1. A reconfigurable logic element (RLE) as part of an integrated circuit for use in an emulation system comprising:

a reconfigurable logic portion to reconfigurably implement logic, said reconfigurable logic portion having N inputs; and

a coupling portion coupled to said reconfigurable logic portion, including N inputs, a multi-stage coupling network and N outputs, with said N outputs of said coupling portion correspondingly coupled to said N inputs of said reconfigurable logic portion, and said multi-stage coupling network configurably coupling said N inputs of said coupling portion to said N outputs of said coupling portion.

2. The RLE of claim 1 wherein said configurable coupling is bijective.

3. The RLE of claim 1 wherein said multistage coupling network is configurable separately from said reconfigurable logic portion.

4. The RLE of claim 1 wherein said multistage coupling network comprises a plurality of two-signal switching circuits.

5. The RLE of claim 1 wherein said multistage coupling network consists of five two-signal switching circuits.

6. The RLE of claim 1 wherein said multistage coupling network consists six two-signal switching circuits.

7. The RLE of claim 1, wherein said multistage coupling network is a swapper.

8. An integrated circuit for use in an emulation system comprising:

a plurality of reconfigurable logic elements (RLE), each RLE including:

a coupling portion coupled to said first logic, including N inputs, a multi-stage coupling network and N outputs, with said N outputs of said coupling portion correspondingly coupled to said N inputs of said reconfigurable logic portion, and said multi-stage coupling network configurably coupling said N inputs of said coupling portion to said N outputs of said coupling portion.

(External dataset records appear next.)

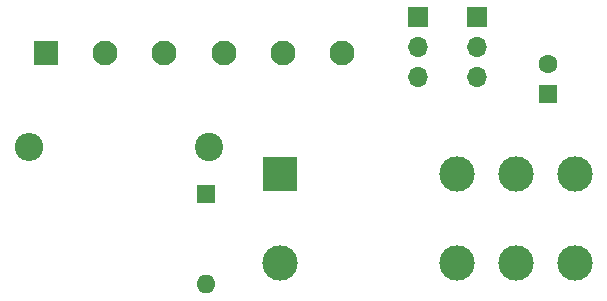
<source format=gbr>
%TF.GenerationSoftware,KiCad,Pcbnew,7.0.5*%
%TF.CreationDate,2023-09-05T23:41:28-04:00*%
%TF.ProjectId,relay-module,72656c61-792d-46d6-9f64-756c652e6b69,rev?*%
%TF.SameCoordinates,Original*%
%TF.FileFunction,Soldermask,Bot*%
%TF.FilePolarity,Negative*%
%FSLAX46Y46*%
G04 Gerber Fmt 4.6, Leading zero omitted, Abs format (unit mm)*
G04 Created by KiCad (PCBNEW 7.0.5) date 2023-09-05 23:41:28*
%MOMM*%
%LPD*%
G01*
G04 APERTURE LIST*
%ADD10R,1.700000X1.700000*%
%ADD11O,1.700000X1.700000*%
%ADD12C,2.400000*%
%ADD13O,2.400000X2.400000*%
%ADD14C,3.000000*%
%ADD15R,3.000000X3.000000*%
%ADD16R,2.100000X2.100000*%
%ADD17C,2.100000*%
%ADD18R,1.600000X1.600000*%
%ADD19O,1.600000X1.600000*%
%ADD20C,1.600000*%
G04 APERTURE END LIST*
D10*
%TO.C,JP2*%
X141000000Y-122000000D03*
D11*
X141000000Y-124540000D03*
X141000000Y-127080000D03*
%TD*%
D12*
%TO.C,R1*%
X118240000Y-133000000D03*
D13*
X103000000Y-133000000D03*
%TD*%
D14*
%TO.C,K1*%
X144292500Y-135292500D03*
X139292500Y-135292500D03*
X149292500Y-135292500D03*
X144292500Y-142792500D03*
X139292500Y-142792500D03*
X149292500Y-142792500D03*
D15*
X124292500Y-135292500D03*
D14*
X124292500Y-142792500D03*
%TD*%
D10*
%TO.C,JP1*%
X136000000Y-122000000D03*
D11*
X136000000Y-124540000D03*
X136000000Y-127080000D03*
%TD*%
D16*
%TO.C,J1*%
X104500000Y-125000000D03*
D17*
X109500000Y-125000000D03*
X114500000Y-125000000D03*
X119500000Y-125000000D03*
X124500000Y-125000000D03*
X129500000Y-125000000D03*
%TD*%
D18*
%TO.C,D2*%
X118000000Y-137000000D03*
D19*
X118000000Y-144620000D03*
%TD*%
D18*
%TO.C,C1*%
X147000000Y-128500000D03*
D20*
X147000000Y-126000000D03*
%TD*%
M02*

</source>
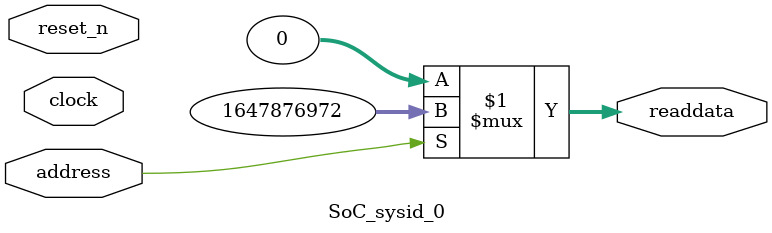
<source format=v>

`timescale 1ns / 1ps
// synthesis translate_on

// turn off superfluous verilog processor warnings 
// altera message_level Level1 
// altera message_off 10034 10035 10036 10037 10230 10240 10030 

module SoC_sysid_0 (
               // inputs:
                address,
                clock,
                reset_n,

               // outputs:
                readdata
             )
;

  output  [ 31: 0] readdata;
  input            address;
  input            clock;
  input            reset_n;

  wire    [ 31: 0] readdata;
  //control_slave, which is an e_avalon_slave
  assign readdata = address ? 1647876972 : 0;

endmodule




</source>
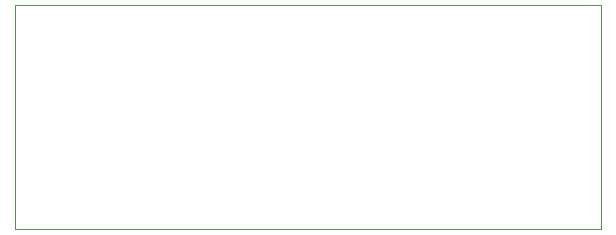
<source format=gbr>
%TF.GenerationSoftware,KiCad,Pcbnew,(5.1.7)-1*%
%TF.CreationDate,2021-05-02T00:17:45+08:00*%
%TF.ProjectId,t12_pps_power,7431325f-7070-4735-9f70-6f7765722e6b,rev?*%
%TF.SameCoordinates,Original*%
%TF.FileFunction,Profile,NP*%
%FSLAX46Y46*%
G04 Gerber Fmt 4.6, Leading zero omitted, Abs format (unit mm)*
G04 Created by KiCad (PCBNEW (5.1.7)-1) date 2021-05-02 00:17:45*
%MOMM*%
%LPD*%
G01*
G04 APERTURE LIST*
%TA.AperFunction,Profile*%
%ADD10C,0.050000*%
%TD*%
G04 APERTURE END LIST*
D10*
X59300000Y-64850000D02*
X41400000Y-64850000D01*
X68300000Y-64850000D02*
X91050000Y-64850000D01*
X91050000Y-64850000D02*
X91050000Y-64900000D01*
X91050000Y-83800000D02*
X91050000Y-64900000D01*
X41400000Y-83800000D02*
X91050000Y-83800000D01*
X41400000Y-82150000D02*
X41400000Y-83800000D01*
X41400000Y-64850000D02*
X41400000Y-82150000D01*
X68300000Y-64850000D02*
X59300000Y-64850000D01*
M02*

</source>
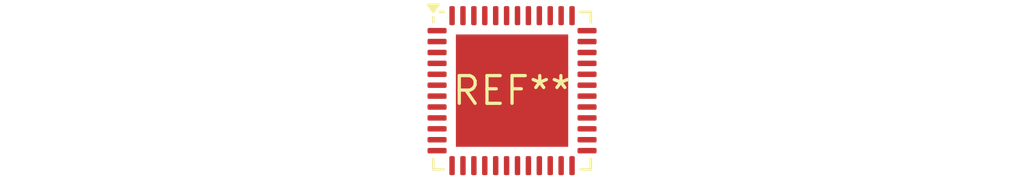
<source format=kicad_pcb>
(kicad_pcb (version 20240108) (generator pcbnew)

  (general
    (thickness 1.6)
  )

  (paper "A4")
  (layers
    (0 "F.Cu" signal)
    (31 "B.Cu" signal)
    (32 "B.Adhes" user "B.Adhesive")
    (33 "F.Adhes" user "F.Adhesive")
    (34 "B.Paste" user)
    (35 "F.Paste" user)
    (36 "B.SilkS" user "B.Silkscreen")
    (37 "F.SilkS" user "F.Silkscreen")
    (38 "B.Mask" user)
    (39 "F.Mask" user)
    (40 "Dwgs.User" user "User.Drawings")
    (41 "Cmts.User" user "User.Comments")
    (42 "Eco1.User" user "User.Eco1")
    (43 "Eco2.User" user "User.Eco2")
    (44 "Edge.Cuts" user)
    (45 "Margin" user)
    (46 "B.CrtYd" user "B.Courtyard")
    (47 "F.CrtYd" user "F.Courtyard")
    (48 "B.Fab" user)
    (49 "F.Fab" user)
    (50 "User.1" user)
    (51 "User.2" user)
    (52 "User.3" user)
    (53 "User.4" user)
    (54 "User.5" user)
    (55 "User.6" user)
    (56 "User.7" user)
    (57 "User.8" user)
    (58 "User.9" user)
  )

  (setup
    (pad_to_mask_clearance 0)
    (pcbplotparams
      (layerselection 0x00010fc_ffffffff)
      (plot_on_all_layers_selection 0x0000000_00000000)
      (disableapertmacros false)
      (usegerberextensions false)
      (usegerberattributes false)
      (usegerberadvancedattributes false)
      (creategerberjobfile false)
      (dashed_line_dash_ratio 12.000000)
      (dashed_line_gap_ratio 3.000000)
      (svgprecision 4)
      (plotframeref false)
      (viasonmask false)
      (mode 1)
      (useauxorigin false)
      (hpglpennumber 1)
      (hpglpenspeed 20)
      (hpglpendiameter 15.000000)
      (dxfpolygonmode false)
      (dxfimperialunits false)
      (dxfusepcbnewfont false)
      (psnegative false)
      (psa4output false)
      (plotreference false)
      (plotvalue false)
      (plotinvisibletext false)
      (sketchpadsonfab false)
      (subtractmaskfromsilk false)
      (outputformat 1)
      (mirror false)
      (drillshape 1)
      (scaleselection 1)
      (outputdirectory "")
    )
  )

  (net 0 "")

  (footprint "VQFN-48-1EP_7x7mm_P0.5mm_EP5.15x5.15mm" (layer "F.Cu") (at 0 0))

)

</source>
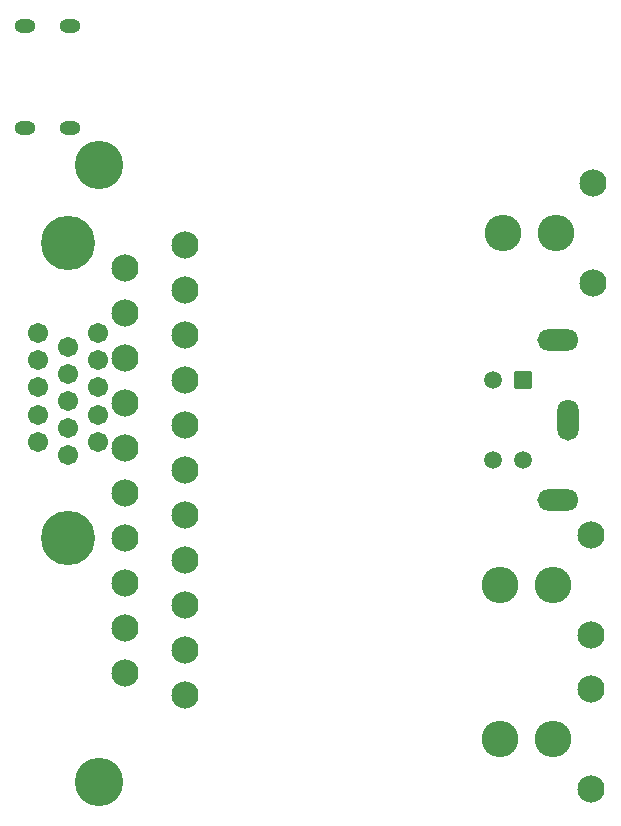
<source format=gbr>
%TF.GenerationSoftware,KiCad,Pcbnew,8.0.7*%
%TF.CreationDate,2025-01-22T15:24:25+13:00*%
%TF.ProjectId,rgbntsc,7267626e-7473-4632-9e6b-696361645f70,rev?*%
%TF.SameCoordinates,Original*%
%TF.FileFunction,Soldermask,Bot*%
%TF.FilePolarity,Negative*%
%FSLAX46Y46*%
G04 Gerber Fmt 4.6, Leading zero omitted, Abs format (unit mm)*
G04 Created by KiCad (PCBNEW 8.0.7) date 2025-01-22 15:24:25*
%MOMM*%
%LPD*%
G01*
G04 APERTURE LIST*
G04 Aperture macros list*
%AMRoundRect*
0 Rectangle with rounded corners*
0 $1 Rounding radius*
0 $2 $3 $4 $5 $6 $7 $8 $9 X,Y pos of 4 corners*
0 Add a 4 corners polygon primitive as box body*
4,1,4,$2,$3,$4,$5,$6,$7,$8,$9,$2,$3,0*
0 Add four circle primitives for the rounded corners*
1,1,$1+$1,$2,$3*
1,1,$1+$1,$4,$5*
1,1,$1+$1,$6,$7*
1,1,$1+$1,$8,$9*
0 Add four rect primitives between the rounded corners*
20,1,$1+$1,$2,$3,$4,$5,0*
20,1,$1+$1,$4,$5,$6,$7,0*
20,1,$1+$1,$6,$7,$8,$9,0*
20,1,$1+$1,$8,$9,$2,$3,0*%
G04 Aperture macros list end*
%ADD10C,4.102000*%
%ADD11C,2.302000*%
%ADD12O,1.802000X1.202000*%
%ADD13C,1.702000*%
%ADD14C,4.602000*%
%ADD15O,3.102000X3.102000*%
%ADD16RoundRect,0.051000X0.704000X0.704000X-0.704000X0.704000X-0.704000X-0.704000X0.704000X-0.704000X0*%
%ADD17C,1.510000*%
%ADD18O,3.502000X1.802000*%
%ADD19O,1.802000X3.502000*%
G04 APERTURE END LIST*
D10*
%TO.C,J3*%
X27200000Y-55000000D03*
X27200000Y-107270000D03*
D11*
X34480000Y-99905000D03*
X29400000Y-98000000D03*
X34480000Y-96095000D03*
X29400000Y-94190000D03*
X34480000Y-92285000D03*
X29400000Y-90380000D03*
X34480000Y-88475000D03*
X29400000Y-86570000D03*
X34480000Y-84665000D03*
X29400000Y-82760000D03*
X34480000Y-80855000D03*
X29400000Y-78950000D03*
X34480000Y-77045000D03*
X29400000Y-75140000D03*
X34480000Y-73235000D03*
X29400000Y-71330000D03*
X34480000Y-69425000D03*
X29400000Y-67520000D03*
X34480000Y-65615000D03*
X29400000Y-63710000D03*
X34480000Y-61805000D03*
%TD*%
D12*
%TO.C,J1*%
X21000000Y-51920000D03*
X24800000Y-51920000D03*
X21000000Y-43280000D03*
X24800000Y-43280000D03*
%TD*%
D13*
%TO.C,J2*%
X27140000Y-78440000D03*
X27140000Y-76150000D03*
X27140000Y-73860000D03*
X27140000Y-71570000D03*
X27140000Y-69280000D03*
X24600000Y-79580000D03*
X24600000Y-77290000D03*
X24600000Y-75000000D03*
X24600000Y-72710000D03*
D14*
X24600000Y-61620000D03*
D13*
X24600000Y-70420000D03*
D14*
X24600000Y-86620000D03*
D13*
X22060000Y-78440000D03*
X22060000Y-76150000D03*
X22060000Y-73860000D03*
X22060000Y-71570000D03*
X22060000Y-69280000D03*
%TD*%
D11*
%TO.C,JR1*%
X68850000Y-86350000D03*
X68850000Y-94850000D03*
D15*
X61200000Y-90600000D03*
X65700000Y-90600000D03*
%TD*%
D11*
%TO.C,JU1*%
X68850000Y-99370000D03*
X68850000Y-107870000D03*
D15*
X61200000Y-103620000D03*
X65700000Y-103620000D03*
%TD*%
D16*
%TO.C,J4*%
X63100000Y-73200000D03*
D17*
X63100000Y-80000000D03*
X60600000Y-73200000D03*
X60600000Y-80000000D03*
D18*
X66100000Y-69850000D03*
D19*
X66900000Y-76600000D03*
D18*
X66100000Y-83350000D03*
%TD*%
D11*
%TO.C,JR2*%
X69050000Y-56550000D03*
X69050000Y-65050000D03*
D15*
X61400000Y-60800000D03*
X65900000Y-60800000D03*
%TD*%
M02*

</source>
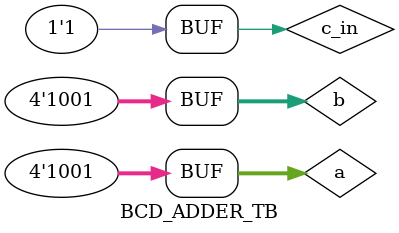
<source format=sv>
`timescale 1ns/1ps

module BCD_ADDER_TB;
  
    // Inputs
    reg [3:0] a;
    reg [3:0] b;
    reg c_in;
  
    // Outputs
    wire [3:0] sum;
    wire carry;

    BCD_ADDER DUT(
        .a(a), 
        .b(b), 
        .c_in(c_in), 
        .sum(sum), 
        .carry(carry)
    );

    initial 
      begin
        $dumpfile("waveform.vcd");
        $dumpvars;
      end 
  
  initial 
    begin 
        a = 0;  b = 0;  c_in = 0;   #100;
        a = 4;  b = 8;  c_in = 1;   #100;
        a = 4;  b = 1;  c_in = 0;   #100;
        a = 6;  b = 9;  c_in = 1;   #100;
        a = 6;  b = 9;  c_in = 0;   #100;
        a = 8;  b = 2;  c_in = 0;   #100;
        a = 8;  b = 2;  c_in = 1;   #100;
        a = 9;  b = 9;  c_in = 1;   #100;
   
    end
     
endmodule

</source>
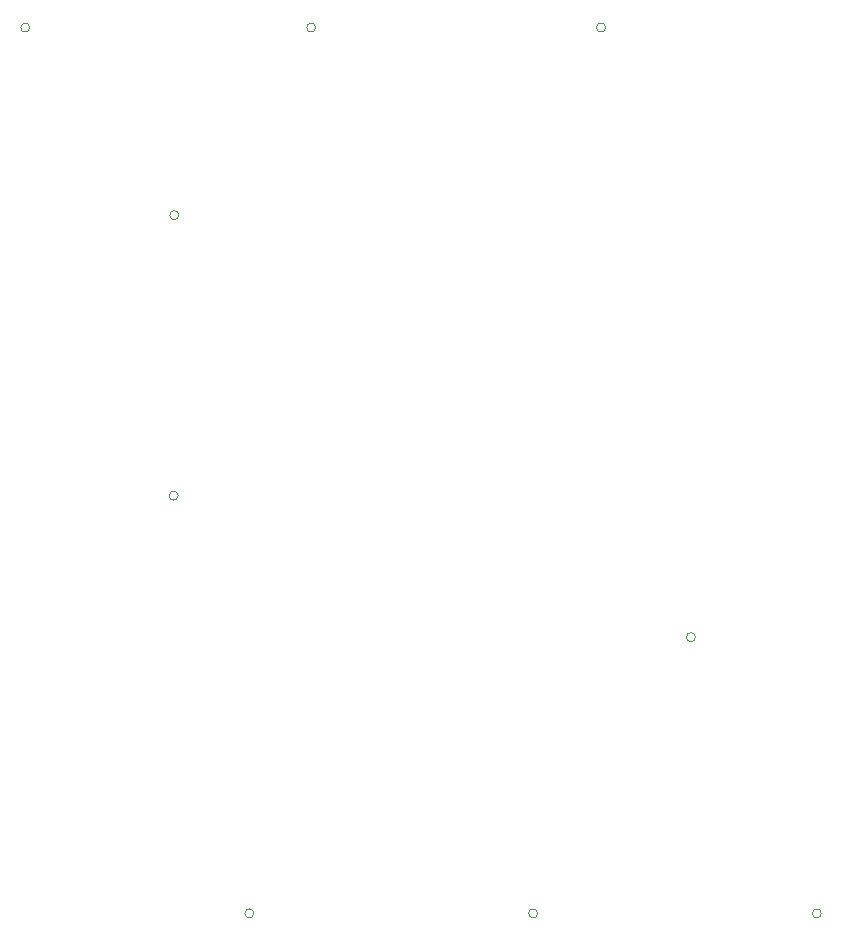
<source format=gbr>
%TF.GenerationSoftware,KiCad,Pcbnew,(6.0.11-0)*%
%TF.CreationDate,2023-06-02T12:02:10+10:00*%
%TF.ProjectId,breakout,62726561-6b6f-4757-942e-6b696361645f,rev?*%
%TF.SameCoordinates,Original*%
%TF.FileFunction,Legend,Bot*%
%TF.FilePolarity,Positive*%
%FSLAX46Y46*%
G04 Gerber Fmt 4.6, Leading zero omitted, Abs format (unit mm)*
G04 Created by KiCad (PCBNEW (6.0.11-0)) date 2023-06-02 12:02:10*
%MOMM*%
%LPD*%
G01*
G04 APERTURE LIST*
%ADD10C,0.120000*%
G04 APERTURE END LIST*
D10*
%TO.C,J5*%
X58019576Y-63250000D02*
G75*
G03*
X58019576Y-63250000I-381000J0D01*
G01*
%TO.C,J8*%
X114381000Y-114865224D02*
G75*
G03*
X114381000Y-114865224I-381000J0D01*
G01*
%TO.C,J1*%
X125040500Y-138250000D02*
G75*
G03*
X125040500Y-138250000I-381000J0D01*
G01*
%TO.C,J2*%
X101016462Y-138250000D02*
G75*
G03*
X101016462Y-138250000I-381000J0D01*
G01*
%TO.C,J3*%
X76992424Y-138250000D02*
G75*
G03*
X76992424Y-138250000I-381000J0D01*
G01*
%TO.C,J4*%
X70631000Y-79138576D02*
G75*
G03*
X70631000Y-79138576I-381000J0D01*
G01*
%TO.C,J9*%
X70580999Y-102888576D02*
G75*
G03*
X70580999Y-102888576I-381000J0D01*
G01*
%TO.C,J6*%
X82221500Y-63250000D02*
G75*
G03*
X82221500Y-63250000I-381000J0D01*
G01*
%TO.C,J7*%
X106769576Y-63250000D02*
G75*
G03*
X106769576Y-63250000I-381000J0D01*
G01*
%TD*%
M02*

</source>
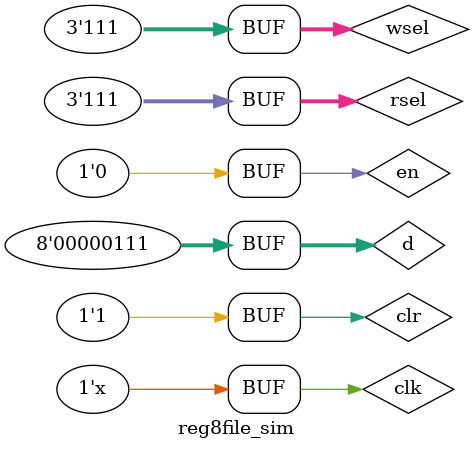
<source format=v>
`timescale 1ns/1ps

module reg8file_sim();

	reg clk;
	reg clr;
	reg en;
	reg [7:0]d;
	reg [2:0] wsel;
	reg [2:0] rsel;
	wire [7:0]q;
	
	reg8file reg_sim(.clk(clk),.clr(clr),.en(en),.d(d),.wsel(wsel),.rsel(rsel),.q(q));
	
	initial begin
		clk=1'b0;clr=1'b1;en=1'b0;d=8'd0;wsel=3'd0;rsel=3'd0;
		#10 clr=1'b0;en=1'b1;d=8'd0;wsel=3'd0;
		#10 d=8'd1;wsel=3'd1;
		#10 d=8'd2;wsel=3'd2;
		#10 d=8'd3;wsel=3'd3;
		#10 d=8'd4;wsel=3'd4;
		#10 d=8'd5;wsel=3'd5;
		#10 d=8'd6;wsel=3'd6;
		#10 d=8'd7;wsel=3'd7;
		#10 en=1'b0;rsel=3'd0;
		#10 rsel=3'd1;	
		#10 rsel=3'd2;
		#10 rsel=3'd3;
		#10 rsel=3'd4;
		#10 rsel=3'd5;	
		#10 rsel=3'd6;
		#10 rsel=3'd7;
		#10 clr=1'b1;
	end
	
	always #5 clk=~clk;

endmodule
</source>
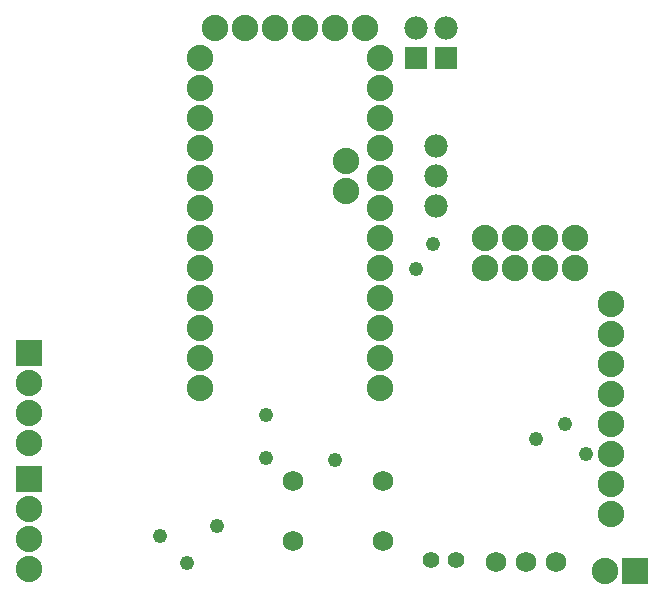
<source format=gbs>
G04 Layer_Color=16711935*
%FSLAX25Y25*%
%MOIN*%
G70*
G01*
G75*
%ADD33C,0.07800*%
%ADD34R,0.07800X0.07800*%
%ADD35C,0.08800*%
%ADD36R,0.08800X0.08800*%
%ADD37R,0.08800X0.08800*%
%ADD38C,0.06800*%
%ADD39C,0.05524*%
%ADD40C,0.04800*%
D33*
X142000Y127500D02*
D03*
Y137500D02*
D03*
Y147500D02*
D03*
X145500Y187000D02*
D03*
X135500D02*
D03*
D34*
X145500Y177000D02*
D03*
X135500D02*
D03*
D35*
X6500Y58500D02*
D03*
X6500Y68500D02*
D03*
X6500Y48500D02*
D03*
X6650Y6450D02*
D03*
X6650Y26450D02*
D03*
X6650Y16450D02*
D03*
X198500Y6000D02*
D03*
X63500Y177000D02*
D03*
Y167000D02*
D03*
Y157000D02*
D03*
Y147000D02*
D03*
Y137000D02*
D03*
Y127000D02*
D03*
Y117000D02*
D03*
Y107000D02*
D03*
Y97000D02*
D03*
Y87000D02*
D03*
Y77000D02*
D03*
Y67000D02*
D03*
X123500Y177000D02*
D03*
Y167000D02*
D03*
Y157000D02*
D03*
Y147000D02*
D03*
Y137000D02*
D03*
Y127000D02*
D03*
Y117000D02*
D03*
Y107000D02*
D03*
Y97000D02*
D03*
Y87000D02*
D03*
Y77000D02*
D03*
Y67000D02*
D03*
X112000Y142500D02*
D03*
Y132500D02*
D03*
X68500Y187000D02*
D03*
X78500D02*
D03*
X88500D02*
D03*
X98500D02*
D03*
X108500D02*
D03*
X118500D02*
D03*
X158500Y107000D02*
D03*
X168500D02*
D03*
X178500D02*
D03*
X188500D02*
D03*
Y117000D02*
D03*
X178500D02*
D03*
X168500D02*
D03*
X158500D02*
D03*
X200500Y25000D02*
D03*
Y35000D02*
D03*
Y45000D02*
D03*
Y55000D02*
D03*
Y65000D02*
D03*
Y75000D02*
D03*
Y85000D02*
D03*
Y95000D02*
D03*
D36*
X6500Y78500D02*
D03*
X6650Y36450D02*
D03*
D37*
X208500Y6000D02*
D03*
D38*
X124500Y36000D02*
D03*
X94500D02*
D03*
X124500Y16000D02*
D03*
X94500D02*
D03*
X162000Y9000D02*
D03*
X172000D02*
D03*
X182000D02*
D03*
D39*
X148768Y9500D02*
D03*
X140500D02*
D03*
D40*
X85500Y43500D02*
D03*
X85339Y57839D02*
D03*
X185000Y55000D02*
D03*
X192000Y45000D02*
D03*
X50200Y17500D02*
D03*
X59200Y8500D02*
D03*
X69000Y21000D02*
D03*
X141000Y115000D02*
D03*
X108500Y43000D02*
D03*
X175500Y49750D02*
D03*
X135500Y106500D02*
D03*
M02*

</source>
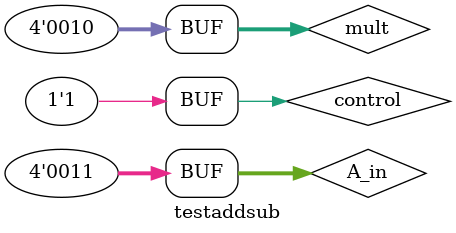
<source format=sv>
`timescale 1ns/1ps

module testaddsub();

logic clock;
logic control;

logic [3:0] mult, A_in, A_out;

parameter Add = 1'b0 , Sub = 1'b1;


AddSub adder (
    .control (control),
    .clock (clock),
    .mult (mult),
    .A_in (A_in),
    .A_out (A_out)
);

initial begin
    A_in = 3;
    mult = 2;
    control = Add;

    #5 control = Sub;
end

endmodule
</source>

9. A method of emulating an electronic circuit, comprising:

(a) sending a netlist to an emulation system, said netlist being descriptive of said electronic circuit; and

(b) receiving results from said emulation system, wherein said results are based on processing said netlist by said emulation system, and wherein said emulation system comprises:

an emulator including at least one logic board comprising at least one integrated circuit, said at least one integrated circuit including at least one reconfigurable logic element (RLE), said at least one RLE including:

a first logic to reconfigurably implement logic, said first logic having N inputs; and

a second logic coupled to said first logic, including N inputs, a multi-stage coupling network and N outputs, with said N outputs of said second logic correspondingly coupled to said N inputs of said first logic, and said multi-stage coupling network configurably coupling said N inputs of said second logic to said N outputs of said second logic.

10. The method of claim 9, wherein said emulation system further comprises:

a workstation including design routing software to partition a design of said electronic circuit into a plurality of partitions.

11. A reconfigurable logic element (RLE) as part of an integrated circuit for use in an emulation system comprising:

a reconfigurable logic portion to reconfigurably implement logic, said reconfigurable logic portion having M inputs; and

a coupling portion coupled to said reconfigurable logic portion, including N inputs, a multi-stage coupling network and M outputs, with said M outputs of said coupling portion correspondingly coupled to said M inputs of said reconfigurable logic portion, and said multi-stage coupling network configurably and selectively coupling said N inputs of said coupling portion to said M outputs of said coupling portion.

12. A programmable logic device for use in an emulation system, comprising:

a plurality of reconfigurable logic elements; and

an interconnect network interconnecting the plurality of reconfigurable logic elements, the interconnect network including:

an input interface that accommodates N inputs;

an output interface that accommodates N outputs; and

a switching module coupled to said input interface and to said output interface and configured to bijectively map said N inputs to said N outputs.